++++ Supplied records

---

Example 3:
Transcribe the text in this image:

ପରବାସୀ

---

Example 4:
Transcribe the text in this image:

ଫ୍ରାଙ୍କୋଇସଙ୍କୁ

++++++++

Set down the records again without altering a word.

* Answer below
---

Example 3:
Transcribe the text in this image:

ପରବାସୀ

---

Example 4:
Transcribe the text in this image:

ଫ୍ରାଙ୍କୋଇସଙ୍କୁ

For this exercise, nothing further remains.